** Records shown follows **

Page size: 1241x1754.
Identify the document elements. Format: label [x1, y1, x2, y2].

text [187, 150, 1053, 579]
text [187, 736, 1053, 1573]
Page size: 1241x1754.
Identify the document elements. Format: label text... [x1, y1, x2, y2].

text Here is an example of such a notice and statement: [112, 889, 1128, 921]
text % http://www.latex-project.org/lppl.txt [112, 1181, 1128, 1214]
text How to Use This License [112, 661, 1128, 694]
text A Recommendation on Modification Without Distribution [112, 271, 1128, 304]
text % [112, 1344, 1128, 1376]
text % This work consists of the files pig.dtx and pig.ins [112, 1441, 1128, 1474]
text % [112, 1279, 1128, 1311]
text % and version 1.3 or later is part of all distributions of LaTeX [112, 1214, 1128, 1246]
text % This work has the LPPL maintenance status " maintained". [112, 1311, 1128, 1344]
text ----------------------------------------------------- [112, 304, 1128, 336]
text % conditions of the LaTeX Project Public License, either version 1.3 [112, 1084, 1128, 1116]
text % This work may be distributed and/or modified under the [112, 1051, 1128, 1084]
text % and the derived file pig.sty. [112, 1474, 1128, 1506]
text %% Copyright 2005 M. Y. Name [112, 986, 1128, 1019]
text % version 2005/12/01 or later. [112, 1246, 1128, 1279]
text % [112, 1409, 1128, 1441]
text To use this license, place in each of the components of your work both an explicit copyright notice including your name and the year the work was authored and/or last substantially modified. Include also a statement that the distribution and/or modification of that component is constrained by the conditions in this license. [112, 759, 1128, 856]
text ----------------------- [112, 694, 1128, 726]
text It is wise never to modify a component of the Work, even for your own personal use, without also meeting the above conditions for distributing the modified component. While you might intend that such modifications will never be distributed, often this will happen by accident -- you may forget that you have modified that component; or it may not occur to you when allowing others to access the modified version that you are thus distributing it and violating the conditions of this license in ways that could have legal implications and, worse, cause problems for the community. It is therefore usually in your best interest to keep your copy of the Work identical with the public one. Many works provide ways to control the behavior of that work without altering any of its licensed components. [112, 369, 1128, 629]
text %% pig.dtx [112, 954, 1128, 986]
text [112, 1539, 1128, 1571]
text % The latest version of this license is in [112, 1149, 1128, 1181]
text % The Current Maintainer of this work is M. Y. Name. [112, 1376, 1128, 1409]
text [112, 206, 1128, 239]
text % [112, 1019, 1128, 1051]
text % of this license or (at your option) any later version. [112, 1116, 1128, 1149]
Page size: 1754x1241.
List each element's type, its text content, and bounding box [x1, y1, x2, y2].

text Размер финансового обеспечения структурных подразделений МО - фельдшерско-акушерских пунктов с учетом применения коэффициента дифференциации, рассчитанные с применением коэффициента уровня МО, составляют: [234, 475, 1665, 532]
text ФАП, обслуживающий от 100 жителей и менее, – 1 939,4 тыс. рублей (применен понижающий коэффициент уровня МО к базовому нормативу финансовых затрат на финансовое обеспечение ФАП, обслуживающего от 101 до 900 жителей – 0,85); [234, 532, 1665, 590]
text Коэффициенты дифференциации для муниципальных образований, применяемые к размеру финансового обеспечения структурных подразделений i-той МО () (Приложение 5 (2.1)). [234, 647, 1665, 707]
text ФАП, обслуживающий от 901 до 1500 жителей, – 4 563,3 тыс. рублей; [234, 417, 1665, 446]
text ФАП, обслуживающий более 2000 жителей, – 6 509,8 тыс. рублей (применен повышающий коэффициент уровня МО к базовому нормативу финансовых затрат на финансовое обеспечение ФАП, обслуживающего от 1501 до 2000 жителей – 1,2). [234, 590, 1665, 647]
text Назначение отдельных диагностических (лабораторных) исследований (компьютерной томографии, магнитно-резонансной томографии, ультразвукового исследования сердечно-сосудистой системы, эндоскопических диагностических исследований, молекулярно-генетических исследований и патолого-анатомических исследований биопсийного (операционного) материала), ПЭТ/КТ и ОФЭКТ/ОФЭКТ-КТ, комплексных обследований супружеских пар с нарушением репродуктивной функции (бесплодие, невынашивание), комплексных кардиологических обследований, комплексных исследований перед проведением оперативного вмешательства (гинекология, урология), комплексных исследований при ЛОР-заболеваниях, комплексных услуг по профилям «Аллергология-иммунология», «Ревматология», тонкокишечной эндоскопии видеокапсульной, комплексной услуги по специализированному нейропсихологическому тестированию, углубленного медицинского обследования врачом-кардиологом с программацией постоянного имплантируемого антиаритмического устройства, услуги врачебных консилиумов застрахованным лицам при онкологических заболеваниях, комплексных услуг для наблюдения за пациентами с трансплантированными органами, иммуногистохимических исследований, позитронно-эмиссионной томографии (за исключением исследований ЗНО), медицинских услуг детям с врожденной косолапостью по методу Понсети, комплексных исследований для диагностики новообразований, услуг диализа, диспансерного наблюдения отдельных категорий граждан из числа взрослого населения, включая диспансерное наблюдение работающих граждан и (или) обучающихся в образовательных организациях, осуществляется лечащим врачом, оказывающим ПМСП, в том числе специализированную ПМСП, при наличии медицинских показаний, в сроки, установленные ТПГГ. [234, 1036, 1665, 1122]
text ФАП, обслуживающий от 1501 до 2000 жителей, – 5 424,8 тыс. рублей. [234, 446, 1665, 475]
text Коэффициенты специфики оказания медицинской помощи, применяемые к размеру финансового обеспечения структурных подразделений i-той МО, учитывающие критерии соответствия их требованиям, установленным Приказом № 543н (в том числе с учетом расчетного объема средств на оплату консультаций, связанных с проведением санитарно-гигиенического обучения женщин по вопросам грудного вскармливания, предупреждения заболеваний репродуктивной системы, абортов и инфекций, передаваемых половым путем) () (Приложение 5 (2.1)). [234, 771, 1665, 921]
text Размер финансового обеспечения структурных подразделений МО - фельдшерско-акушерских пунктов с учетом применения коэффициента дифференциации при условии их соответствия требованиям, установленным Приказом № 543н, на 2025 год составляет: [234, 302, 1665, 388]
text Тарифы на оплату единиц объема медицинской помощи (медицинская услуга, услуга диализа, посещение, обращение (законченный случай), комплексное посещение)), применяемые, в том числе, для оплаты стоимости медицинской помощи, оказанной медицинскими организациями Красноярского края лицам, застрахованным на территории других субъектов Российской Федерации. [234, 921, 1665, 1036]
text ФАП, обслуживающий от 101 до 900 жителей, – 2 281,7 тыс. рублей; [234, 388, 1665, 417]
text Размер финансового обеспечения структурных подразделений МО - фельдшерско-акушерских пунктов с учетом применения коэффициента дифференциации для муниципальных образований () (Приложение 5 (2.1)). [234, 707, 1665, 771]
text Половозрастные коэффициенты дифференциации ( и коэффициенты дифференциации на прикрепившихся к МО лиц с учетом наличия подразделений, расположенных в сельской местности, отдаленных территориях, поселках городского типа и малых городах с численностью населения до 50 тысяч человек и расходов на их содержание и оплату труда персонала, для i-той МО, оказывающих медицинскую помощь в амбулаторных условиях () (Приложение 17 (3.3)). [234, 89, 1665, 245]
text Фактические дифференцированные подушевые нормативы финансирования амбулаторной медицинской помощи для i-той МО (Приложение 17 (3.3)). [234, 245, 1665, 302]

** End of Records shown **

▶ Directive: Using the listing above, work out how many of its lines include "муниципальных", and give only the result.

▶ Exercise solution: 2